From the line containing "hfov_deg: 104.3" through the last line of the entries below, transcribe each line exactly, excluding any picture.

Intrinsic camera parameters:
+++
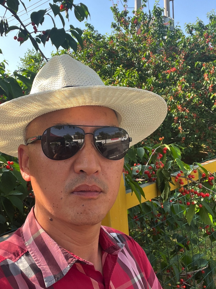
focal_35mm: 37
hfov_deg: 38.5
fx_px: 308
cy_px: 141
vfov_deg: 50.1
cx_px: 89
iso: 32
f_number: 2.2
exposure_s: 1/159
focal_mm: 2.71
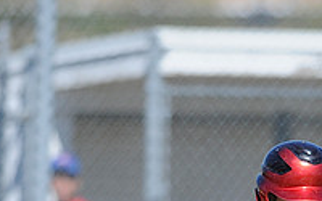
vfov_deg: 1.3
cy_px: 307
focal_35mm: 1030
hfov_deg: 2.0
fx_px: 9039
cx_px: 231
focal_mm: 300
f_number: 4
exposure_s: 1/1600
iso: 200
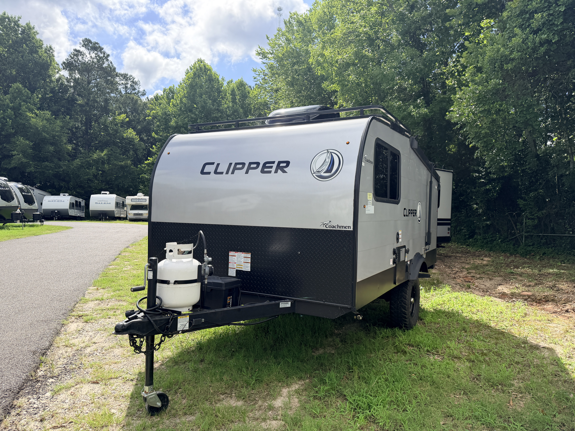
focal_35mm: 24
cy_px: 216
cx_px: 288
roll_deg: -0.2
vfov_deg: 56.8
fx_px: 399
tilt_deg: -3.3
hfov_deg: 71.6
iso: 100
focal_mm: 6.76
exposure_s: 1/5319
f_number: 1.78
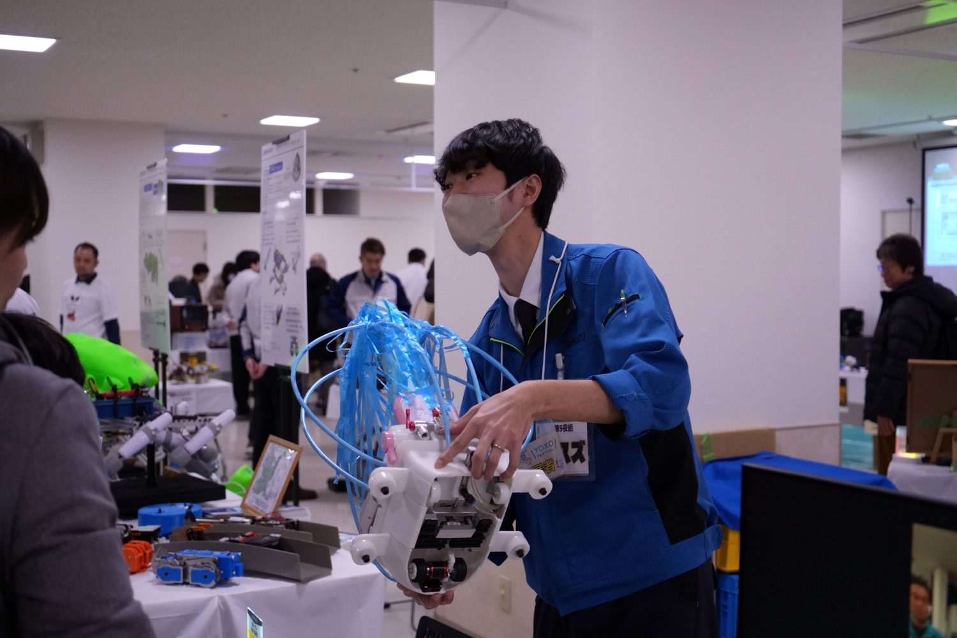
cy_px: 319
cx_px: 478
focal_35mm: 45
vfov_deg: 29.9
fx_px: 1196
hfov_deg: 43.6
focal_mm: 45
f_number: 4.5
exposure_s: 1/640
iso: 8000
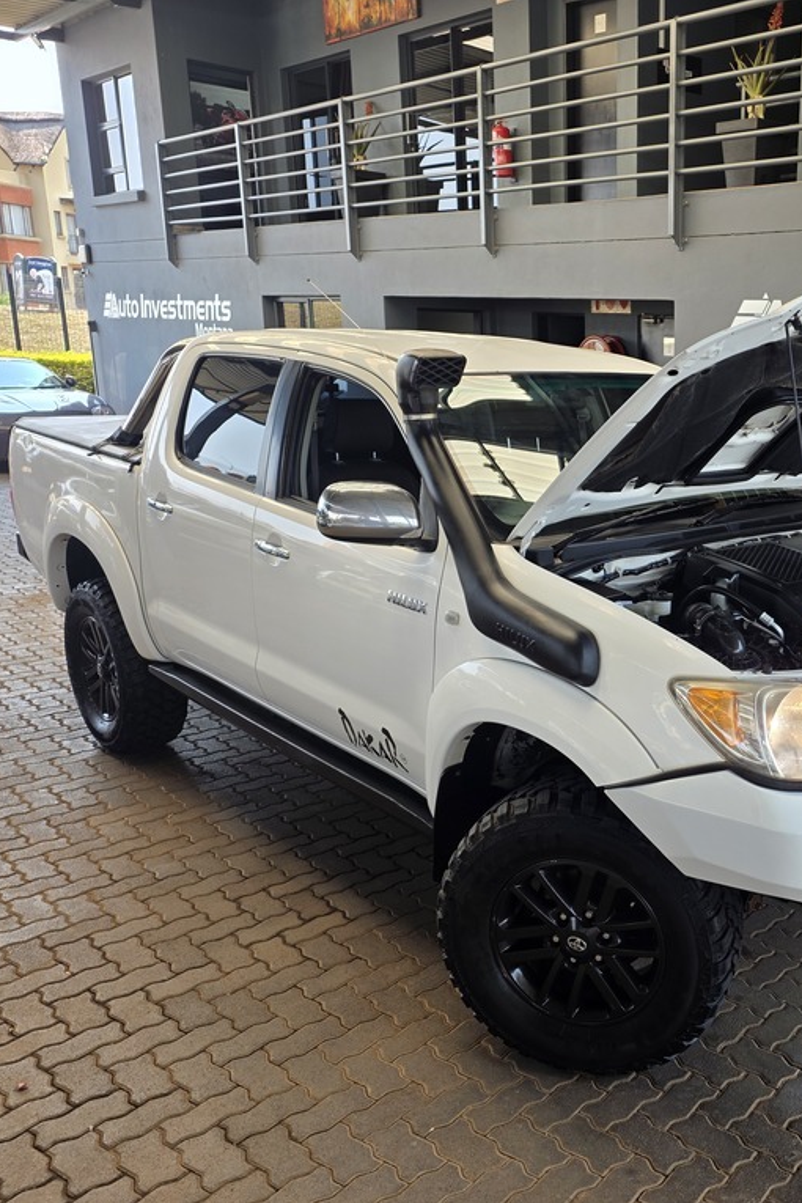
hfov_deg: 38.3
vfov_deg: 58.7
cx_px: 725
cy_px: 602
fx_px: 1069
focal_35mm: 32
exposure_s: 1/180
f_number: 1.7
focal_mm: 6.25
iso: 32
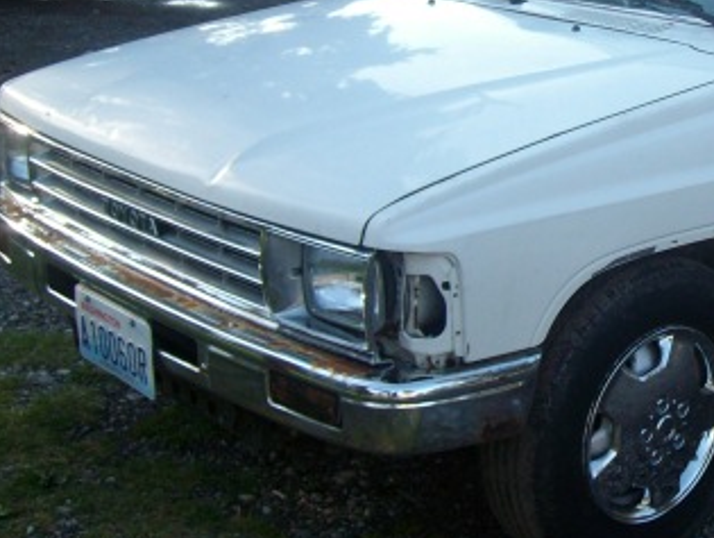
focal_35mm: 71
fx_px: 1466
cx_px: 716
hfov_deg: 25.9
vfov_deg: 20.6
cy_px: 134
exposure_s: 1/197
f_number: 2.8
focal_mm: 5.8
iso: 80
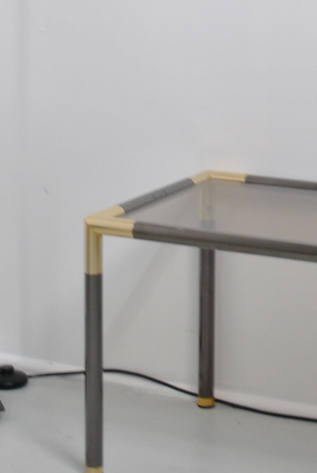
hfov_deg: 10.1
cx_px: 130
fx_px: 1785
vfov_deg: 14.9
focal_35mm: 136
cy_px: 23
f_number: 4.5
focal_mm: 29
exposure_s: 1/40
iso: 200
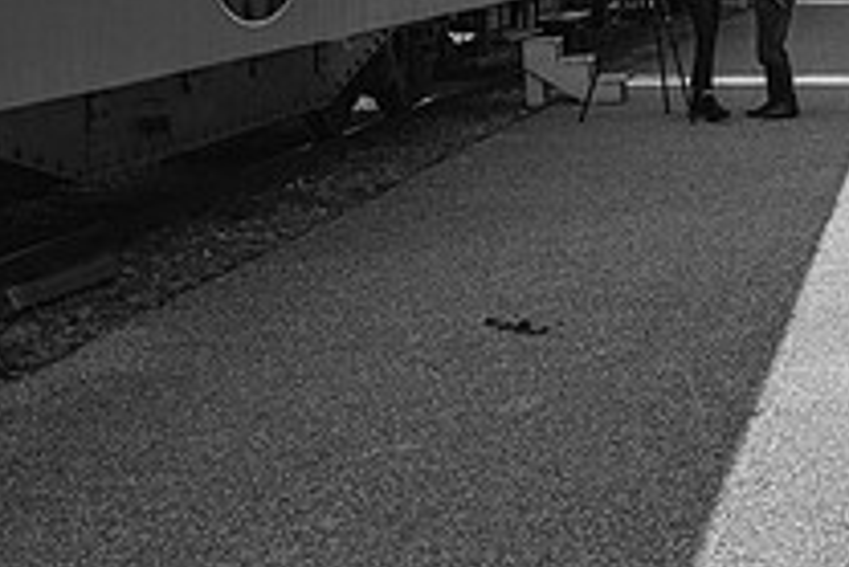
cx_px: 739
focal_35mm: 91
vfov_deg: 14.7
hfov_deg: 21.9
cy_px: -63
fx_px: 2148
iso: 64
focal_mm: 31
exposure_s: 1/250
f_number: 7.1
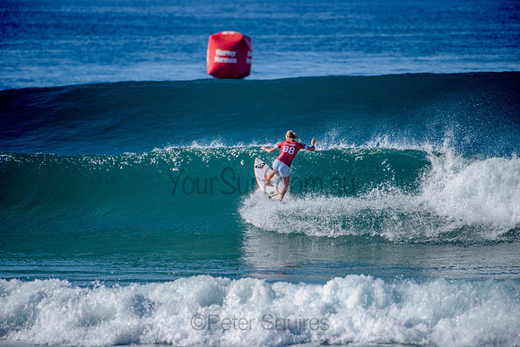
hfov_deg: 4.1
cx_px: 260
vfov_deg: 2.8
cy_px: 174
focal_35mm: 500
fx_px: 7224
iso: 125
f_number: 5.6
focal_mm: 500
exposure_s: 1/1600
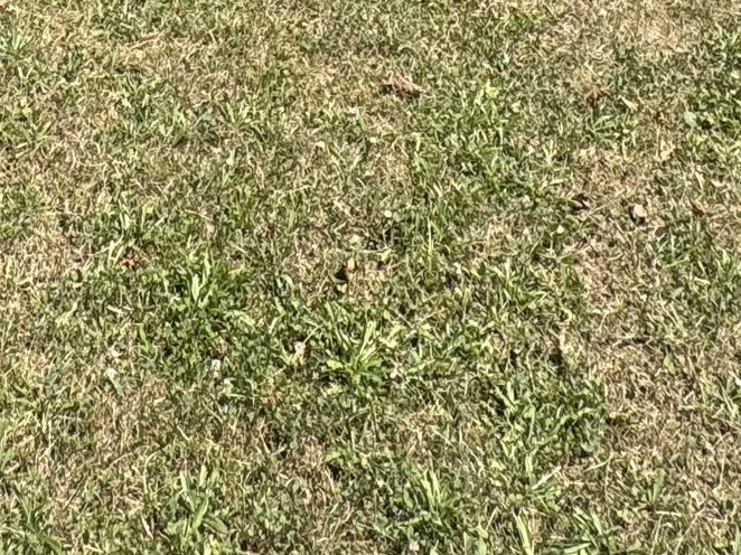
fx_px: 1391
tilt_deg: -1.7
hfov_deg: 28.3
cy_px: -685
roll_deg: -0.7
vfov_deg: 15.5
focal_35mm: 65
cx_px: 26
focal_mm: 2.22
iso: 50
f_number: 2.2
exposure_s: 1/889
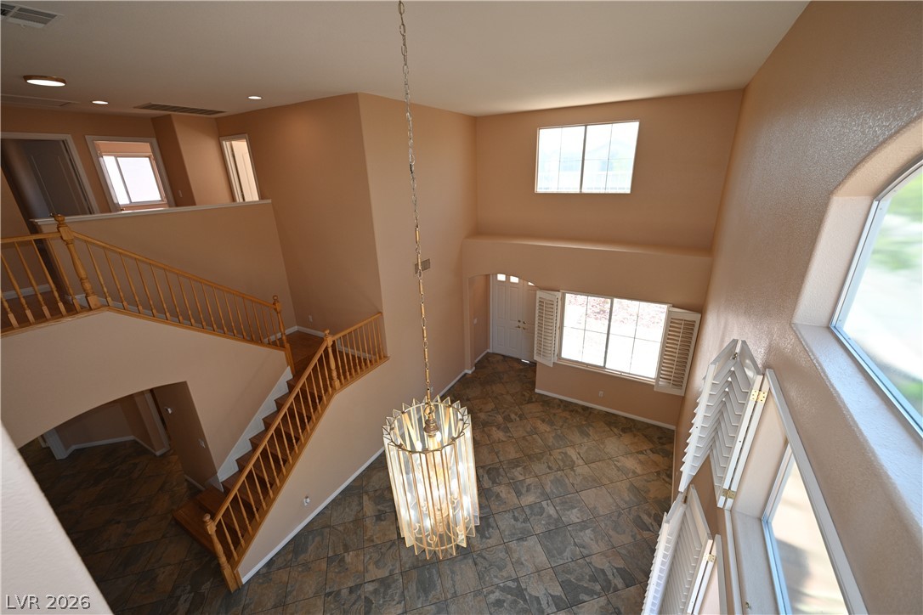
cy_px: 308
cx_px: 462
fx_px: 359
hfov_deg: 104.3
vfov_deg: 81.2
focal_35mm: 14
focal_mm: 14
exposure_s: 1/60
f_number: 4
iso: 360
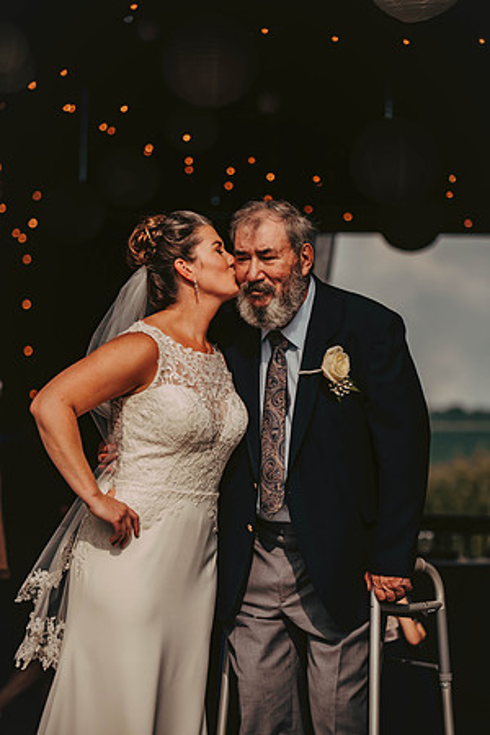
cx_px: 245
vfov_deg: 16.8
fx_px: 2491
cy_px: 368
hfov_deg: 11.2
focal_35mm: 122
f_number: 2.8
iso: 200
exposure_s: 1/3200
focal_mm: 122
+++
### Written answer
hfov_deg: 104.3
vfov_deg: 81.2
focal_35mm: 14
focal_mm: 14
exposure_s: 1/60
f_number: 4
iso: 360
cx_px: 245
vfov_deg: 16.8
fx_px: 2491
cy_px: 368
hfov_deg: 11.2
focal_35mm: 122
f_number: 2.8
iso: 200
exposure_s: 1/3200
focal_mm: 122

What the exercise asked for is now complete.